"Malandro não pára, malandro dá um tempo."
O filme ‘Cidade de Deus’ teve o condão de levar a realidade das favelas do Rio de Janeiro a todo o Mundo, mas deixou também um legado de frases marcantes, a grande maioria das quais eu não estou autorizado a reproduzir neste espaço que pode ser lido por menores e pessoas mais impressionáveis. O certo é que, durante meses, fui mimetizando os personagens, no meu melhor sotaque brasileiro. "Dadinho é o c...! Meu nome agora é Zé Pequeno, porra!". Peço desculpa, não resisti.
Albufeira, 30 de novembro de 2007, 21h00. Três jovens aproximam-se da frutaria – e minimercado – com o mesmo nome da cidade algarvia. Todos com as cabeças parcialmente cobertas pelos carapuços das respetivas camisolas. Um ficou à porta, enquanto os outros dois entraram com facas de cozinha nas mãos. "Nós somos brasileiros! Abre a caixa já!".
O grito surpreendeu as duas mulheres presentes no estabelecimento. Pudera. Primeiro, nunca tinham visto ladrões a apresentarem-se, exclamando a nacionalidade como se estivessem no SEF a exigir um visto de residência. Geralmente, os larápios até poupam na informação. "Olá, sou o Roberto, 22 anos, português, tipo sanguíneo A positivo, moro numa rua aqui perto. Isto é um assalto". Em princípio, não acontece.

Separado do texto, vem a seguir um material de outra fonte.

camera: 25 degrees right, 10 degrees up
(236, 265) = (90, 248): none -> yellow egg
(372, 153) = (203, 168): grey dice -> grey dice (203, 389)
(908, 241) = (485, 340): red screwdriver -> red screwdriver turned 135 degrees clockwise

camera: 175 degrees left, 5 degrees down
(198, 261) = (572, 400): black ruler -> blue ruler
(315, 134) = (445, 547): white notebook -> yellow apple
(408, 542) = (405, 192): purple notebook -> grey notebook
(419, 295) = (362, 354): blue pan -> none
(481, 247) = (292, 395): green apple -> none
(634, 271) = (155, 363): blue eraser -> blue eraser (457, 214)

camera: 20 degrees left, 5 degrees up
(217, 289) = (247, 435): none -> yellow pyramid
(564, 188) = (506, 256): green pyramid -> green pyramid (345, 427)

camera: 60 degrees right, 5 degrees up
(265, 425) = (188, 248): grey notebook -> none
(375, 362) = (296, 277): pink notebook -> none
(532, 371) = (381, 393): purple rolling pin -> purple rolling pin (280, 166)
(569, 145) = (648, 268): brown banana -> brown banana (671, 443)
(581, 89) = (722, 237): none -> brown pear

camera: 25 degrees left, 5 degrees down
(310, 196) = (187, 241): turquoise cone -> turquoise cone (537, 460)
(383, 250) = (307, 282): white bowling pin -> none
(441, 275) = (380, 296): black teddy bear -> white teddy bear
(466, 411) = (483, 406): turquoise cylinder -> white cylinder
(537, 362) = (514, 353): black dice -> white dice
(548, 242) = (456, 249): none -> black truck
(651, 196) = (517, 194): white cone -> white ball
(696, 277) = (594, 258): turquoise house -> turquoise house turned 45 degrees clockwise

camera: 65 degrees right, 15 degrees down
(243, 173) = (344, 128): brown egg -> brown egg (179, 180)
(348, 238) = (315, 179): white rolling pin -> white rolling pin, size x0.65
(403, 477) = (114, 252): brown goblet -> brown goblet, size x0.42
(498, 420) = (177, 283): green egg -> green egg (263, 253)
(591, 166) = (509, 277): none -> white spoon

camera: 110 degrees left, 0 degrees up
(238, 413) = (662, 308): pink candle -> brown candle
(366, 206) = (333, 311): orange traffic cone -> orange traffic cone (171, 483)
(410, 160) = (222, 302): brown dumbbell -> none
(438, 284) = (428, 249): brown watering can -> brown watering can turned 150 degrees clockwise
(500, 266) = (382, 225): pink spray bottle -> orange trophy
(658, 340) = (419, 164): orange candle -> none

Depois, a prestação ao nível do sotaque de bandido brasileiro foi sofrível. Pobres rapazes, certamente nunca terão visto ‘Cidade de Deus’. Nem um "porra", nem "bagulho", nada.
Nervosos, empurraram a única cliente e saltaram o balcão, ameaçando a funcionária, que teve de esvaziar a caixa de todo o apuro do dia. Levaram 700 euros e fugiram, num crime que foi registado pelas câmaras de videovigilância da loja. Às autoridades, as duas vítimas não mostraram dúvidas: apesar do esforço em disfarçar as identidades, numa atitude até algo xenófoba, eram novinhos e, sem dúvida, portugueses.
Três dias depois, segunda-feira, outra vez de noite e agora como clientes, os três amiguinhos, a rondar os 16 anos e residentes ali perto, voltaram à frutaria Albufeira. A funcionária já era outra, porém, tinha visto as gravações do assalto. Reconheceu-os, manteve-se calma e serviu-os. Uma garrafa de cerveja? É para já. Assim que os rapazes saíram, pegou no telefone e chamou a GNR, que os apanhou a beber num parque. E agora? "Se correr, o bicho pega. Se ficar, o bicho come". Ficaram e foram detidos. Ou pegos.